A Friday Chat with Searcys Executive Chef at The Royal College of Surgeons, Nick Seckington17 June 2022
With over 15 years’ experience cooking in some of the finest restaurants in the UK, Nick Seckington Joined the brand-new opening of The View at the Royal College of Surgeons as Executive Chef a year ago. This week, he talks to us about a drive for more vegan canapes, interactive flatbread stands, and The View’s ingenious Jam Jar menu.
Hi Nick. Tell us about yourself – how did you start out in cooking and what experience do you have?
I joined hospitality as a kitchen porter when I was 13, washing pots and pans. I went to catering college at 16 and started working in a pub at the same age. By 18, I was working for Raymond Blanc at Petit Blanc in Cheltenham. After that, I went to work for Anton Mosimann when I was just 20. I then worked with chef David Cavalier for about six years before going to The Mandarin Oriental, where I was a junior sous chef.
When did you join Searcys?
In January 2020, just a couple of months before the pandemic. I started with Searcys at 30 Euston Square with Allan Heard (whom I’ve known for a very long time), but then Covid hit about two months later. I kept working with 30 Euston Square. Then, as executive chef, I joined the new team at The View at The Royal College of Surgeons of England in June 2021. Among other reasons, I’ve stayed with Searcys because they looked after me a lot during the pandemic.

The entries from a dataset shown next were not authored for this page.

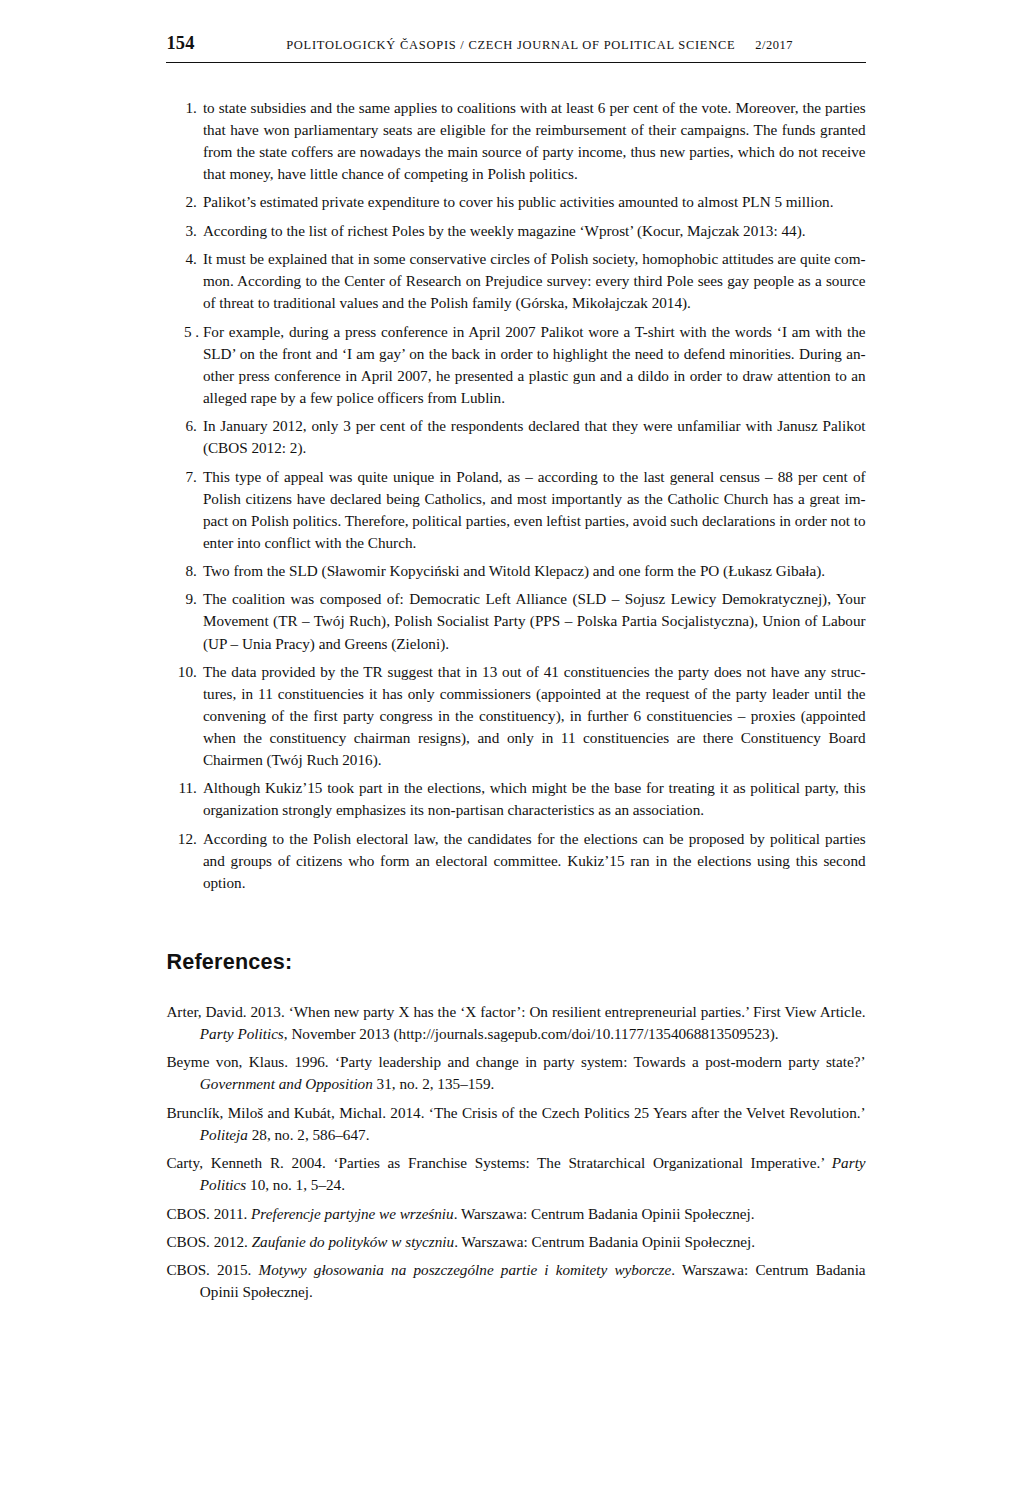154 Politologický časopis / Czech Journal of Political Science2/2017
to state subsidies and the same applies to coalitions with at least 6 per cent of the vote. Moreover, the parties that have won parliamentary seats are eligible for the reimbursement of their campaigns. The funds granted from the state coffers are nowadays the main source of party income, thus new parties, which do not receive that money, have little chance of competing in Polish politics.
Palikot’s estimated private expenditure to cover his public activities amounted to almost PLN 5 million.
According to the list of richest Poles by the weekly magazine ‘Wprost’ (Kocur, Majczak 2013: 44).
It must be explained that in some conservative circles of Polish society, homophobic attitudes are quite common. According to the Center of Research on Prejudice survey: every third Pole sees gay people as a source of threat to traditional values and the Polish family (Górska, Mikołajczak 2014).
For example, during a press conference in April 2007 Palikot wore a T-shirt with the words ‘I am with the SLD’ on the front and ‘I am gay’ on the back in order to highlight the need to defend minorities. During another press conference in April 2007, he presented a plastic gun and a dildo in order to draw attention to an alleged rape by a few police officers from Lublin.
In January 2012, only 3 per cent of the respondents declared that they were unfamiliar with Janusz Palikot (CBOS 2012: 2).
This type of appeal was quite unique in Poland, as – according to the last general census – 88 per cent of Polish citizens have declared being Catholics, and most importantly as the Catholic Church has a great impact on Polish politics. Therefore, political parties, even leftist parties, avoid such declarations in order not to enter into conflict with the Church.
Two from the SLD (Sławomir Kopyciński and Witold Klepacz) and one form the PO (Łukasz Gibała).
The coalition was composed of: Democratic Left Alliance (SLD – Sojusz Lewicy Demokratycznej), Your Movement (TR – Twój Ruch), Polish Socialist Party (PPS – Polska Partia Socjalistyczna), Union of Labour (UP – Unia Pracy) and Greens (Zieloni).
The data provided by the TR suggest that in 13 out of 41 constituencies the party does not have any structures, in 11 constituencies it has only commissioners (appointed at the request of the party leader until the convening of the first party congress in the constituency), in further 6 constituencies – proxies (appointed when the constituency chairman resigns), and only in 11 constituencies are there Constituency Board Chairmen (Twój Ruch 2016).
Although Kukiz’15 took part in the elections, which might be the base for treating it as political party, this organization strongly emphasizes its non-partisan characteristics as an association.
According to the Polish electoral law, the candidates for the elections can be proposed by political parties and groups of citizens who form an electoral committee. Kukiz’15 ran in the elections using this second option.
References:
Arter, David. 2013. ‘When new party X has the ‘X factor’: On resilient entrepreneurial parties.’ First View Article. Party Politics, November 2013 (http://journals.sagepub.com/doi/10.1177/1354068813509523).
Beyme von, Klaus. 1996. ‘Party leadership and change in party system: Towards a post-modern party state?’ Government and Opposition 31, no. 2, 135–159.
Brunclík, Miloš and Kubát, Michal. 2014. ‘The Crisis of the Czech Politics 25 Years after the Velvet Revolution.’ Politeja 28, no. 2, 586–647.
Carty, Kenneth R. 2004. ‘Parties as Franchise Systems: The Stratarchical Organizational Imperative.’ Party Politics 10, no. 1, 5–24.
CBOS. 2011. Preferencje partyjne we wrześniu. Warszawa: Centrum Badania Opinii Społecznej.
CBOS. 2012. Zaufanie do polityków w styczniu. Warszawa: Centrum Badania Opinii Społecznej.
CBOS. 2015. Motywy głosowania na poszczególne partie i komitety wyborcze. Warszawa: Centrum Badania Opinii Społecznej.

Tell us your three favourite things about the venue you work at?
The people, first and foremost.
It’s different day to day.
And finally, it’s a new venue, so working here is nice and fresh and bright.
What is your favourite dish on the menu at The View?
It might sound weird, but at the minute, it’s a vegan and gluten-free strawberry raspberry fool with a gluten-free crumb. We’ve been playing with the recipe for a couple of months to get it just right, and it’s there now.
What is your favourite part of the day and why?
Coming in in the morning (at 7.15, normally), checking the function sheets, seeing how the day is looking and talking to staff before we get going.
What menu changes or innovations have you introduced since the pandemic, or recently in general?
One of the biggest things we’ve launched post-pandemic is our hugely popular Jam Jar buffet lunch – we have a choice for clients who don’t want sandwiches and finger food. People choose 3; it’s almost like tapas, with starters, mains and desserts beautifully presented in jars with nice, neat lids. Of course, we wash and reuse them all, so it’s great for avoiding any packaging too. We’ve also just launched a light, interactive station with wraps and flatbreads, which is going down well.
What about the customers? What can they not get enough of at the moment?
Interestingly, in some ways, people have gone back and want things they’re comfortable and familiar with rather than any kind of avant-garde cooking. Really, it’s all about fresh, veggie, and vegan dishes, bright colours and presentation. Things are all visual, beyond just tasting delicious. I think people want what they know because they are out of the way of events. Our vegan fool in a little jam jar is going down a treat, too.
What has been your most unusual customer request?
Well, people want everything vegan, everything GF, so pulling together our first-ever 80-person canape menu that was entirely vegan and gluten-free was an accomplishment.
What has been your favourite event to date in 2022?
A couple of weeks ago, I did The Prince’s Trust Awards Dinner at Theatre Royal Drury Lane, which was terrific. We did bowls and canapes, and we did all the prep here. Prince Charles was there, Ant and Dec were presenting, it was an incredible experience, so that stands out at the minute.
What’s something you’re excited to be working on at the moment?
I’m a huge gin enthusiast – I infuse my own gins at home and am really passionate about it – so I’m working on a recipe for a gin cheesecake that will taste truly incredible.
What advice would you give those who wish to enter hospitality?
You meet people from different walks of life and countries, but it’s also hard. My advice would be to open your eyes and absorb everything because no two days are the same. For someone starting as a commis chef, I’d say bring pen and paper and write everything down.
Searcys is celebrating its 175th birthday next year. What is your birthday wish to the company and your colleagues?
Honestly, just keep doing what you’re doing. Searcys is into food, into people, and it is a really good company to work for. And I don’t say that just because I work for them; they do care about their people.